> [Instructions for the task]: Below are some records. Reproduce them exactly from their first line through the line with "Figure 4. Schematic diagram of gene splicing", inclusive.

(Data supplied begins)

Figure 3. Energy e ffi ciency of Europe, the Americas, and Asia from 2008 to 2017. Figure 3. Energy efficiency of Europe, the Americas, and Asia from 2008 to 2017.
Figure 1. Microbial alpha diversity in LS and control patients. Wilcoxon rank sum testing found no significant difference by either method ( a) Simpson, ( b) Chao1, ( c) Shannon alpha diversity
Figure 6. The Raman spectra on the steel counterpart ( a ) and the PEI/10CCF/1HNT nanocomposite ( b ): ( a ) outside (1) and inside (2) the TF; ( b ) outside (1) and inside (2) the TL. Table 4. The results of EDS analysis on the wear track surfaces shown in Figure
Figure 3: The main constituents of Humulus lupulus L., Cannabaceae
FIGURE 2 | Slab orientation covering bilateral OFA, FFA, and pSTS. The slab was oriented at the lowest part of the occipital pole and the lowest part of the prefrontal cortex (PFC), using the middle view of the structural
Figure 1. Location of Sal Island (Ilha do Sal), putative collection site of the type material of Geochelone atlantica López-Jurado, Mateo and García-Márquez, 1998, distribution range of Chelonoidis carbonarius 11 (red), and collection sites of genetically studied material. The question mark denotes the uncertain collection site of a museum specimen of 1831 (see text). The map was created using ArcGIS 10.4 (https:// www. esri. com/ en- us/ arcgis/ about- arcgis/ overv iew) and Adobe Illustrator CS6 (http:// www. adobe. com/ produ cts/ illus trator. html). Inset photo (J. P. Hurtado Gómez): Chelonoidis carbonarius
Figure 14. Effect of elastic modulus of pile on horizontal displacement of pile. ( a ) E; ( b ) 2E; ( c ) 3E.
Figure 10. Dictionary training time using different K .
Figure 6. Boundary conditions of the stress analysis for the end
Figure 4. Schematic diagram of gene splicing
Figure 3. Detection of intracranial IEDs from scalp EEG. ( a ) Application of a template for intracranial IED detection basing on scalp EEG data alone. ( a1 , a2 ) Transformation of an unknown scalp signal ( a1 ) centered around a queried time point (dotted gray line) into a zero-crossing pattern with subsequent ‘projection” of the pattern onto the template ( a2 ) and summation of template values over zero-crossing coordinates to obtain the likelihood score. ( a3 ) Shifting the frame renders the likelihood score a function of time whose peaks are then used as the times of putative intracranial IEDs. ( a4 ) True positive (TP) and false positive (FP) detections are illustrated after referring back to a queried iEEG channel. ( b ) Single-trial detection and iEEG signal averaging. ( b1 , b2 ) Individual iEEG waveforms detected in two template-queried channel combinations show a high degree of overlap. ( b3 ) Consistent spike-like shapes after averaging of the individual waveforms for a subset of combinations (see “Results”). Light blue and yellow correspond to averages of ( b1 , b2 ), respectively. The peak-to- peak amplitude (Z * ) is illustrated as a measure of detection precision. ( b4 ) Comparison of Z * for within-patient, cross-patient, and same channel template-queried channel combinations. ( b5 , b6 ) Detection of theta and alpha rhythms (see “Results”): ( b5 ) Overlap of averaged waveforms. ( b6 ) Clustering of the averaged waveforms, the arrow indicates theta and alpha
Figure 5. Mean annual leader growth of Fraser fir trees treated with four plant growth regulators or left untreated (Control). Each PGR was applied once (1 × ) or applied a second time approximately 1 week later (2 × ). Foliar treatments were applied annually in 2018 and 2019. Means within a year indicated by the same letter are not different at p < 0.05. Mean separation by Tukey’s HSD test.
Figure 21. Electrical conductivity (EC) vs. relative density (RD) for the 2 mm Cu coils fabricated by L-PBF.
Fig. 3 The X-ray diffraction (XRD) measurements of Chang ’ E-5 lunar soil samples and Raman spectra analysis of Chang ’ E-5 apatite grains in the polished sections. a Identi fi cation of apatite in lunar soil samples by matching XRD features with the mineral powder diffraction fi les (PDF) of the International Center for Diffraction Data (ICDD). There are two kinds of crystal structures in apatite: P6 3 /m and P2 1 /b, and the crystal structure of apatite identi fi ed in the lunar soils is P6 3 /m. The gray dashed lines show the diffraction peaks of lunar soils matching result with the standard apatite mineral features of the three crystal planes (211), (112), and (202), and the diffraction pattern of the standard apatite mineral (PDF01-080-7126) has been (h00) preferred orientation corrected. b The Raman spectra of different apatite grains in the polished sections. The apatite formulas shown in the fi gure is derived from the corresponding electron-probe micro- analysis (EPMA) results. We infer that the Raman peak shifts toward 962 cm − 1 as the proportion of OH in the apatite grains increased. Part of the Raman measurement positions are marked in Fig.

(Data supplied ends)

> [Solution to the exercise]:
Figure 3. Energy e ffi ciency of Europe, the Americas, and Asia from 2008 to 2017. Figure 3. Energy efficiency of Europe, the Americas, and Asia from 2008 to 2017.
Figure 1. Microbial alpha diversity in LS and control patients. Wilcoxon rank sum testing found no significant difference by either method ( a) Simpson, ( b) Chao1, ( c) Shannon alpha diversity
Figure 6. The Raman spectra on the steel counterpart ( a ) and the PEI/10CCF/1HNT nanocomposite ( b ): ( a ) outside (1) and inside (2) the TF; ( b ) outside (1) and inside (2) the TL. Table 4. The results of EDS analysis on the wear track surfaces shown in Figure
Figure 3: The main constituents of Humulus lupulus L., Cannabaceae
FIGURE 2 | Slab orientation covering bilateral OFA, FFA, and pSTS. The slab was oriented at the lowest part of the occipital pole and the lowest part of the prefrontal cortex (PFC), using the middle view of the structural
Figure 1. Location of Sal Island (Ilha do Sal), putative collection site of the type material of Geochelone atlantica López-Jurado, Mateo and García-Márquez, 1998, distribution range of Chelonoidis carbonarius 11 (red), and collection sites of genetically studied material. The question mark denotes the uncertain collection site of a museum specimen of 1831 (see text). The map was created using ArcGIS 10.4 (https:// www. esri. com/ en- us/ arcgis/ about- arcgis/ overv iew) and Adobe Illustrator CS6 (http:// www. adobe. com/ produ cts/ illus trator. html). Inset photo (J. P. Hurtado Gómez): Chelonoidis carbonarius
Figure 14. Effect of elastic modulus of pile on horizontal displacement of pile. ( a ) E; ( b ) 2E; ( c ) 3E.
Figure 10. Dictionary training time using different K .
Figure 6. Boundary conditions of the stress analysis for the end
Figure 4. Schematic diagram of gene splicing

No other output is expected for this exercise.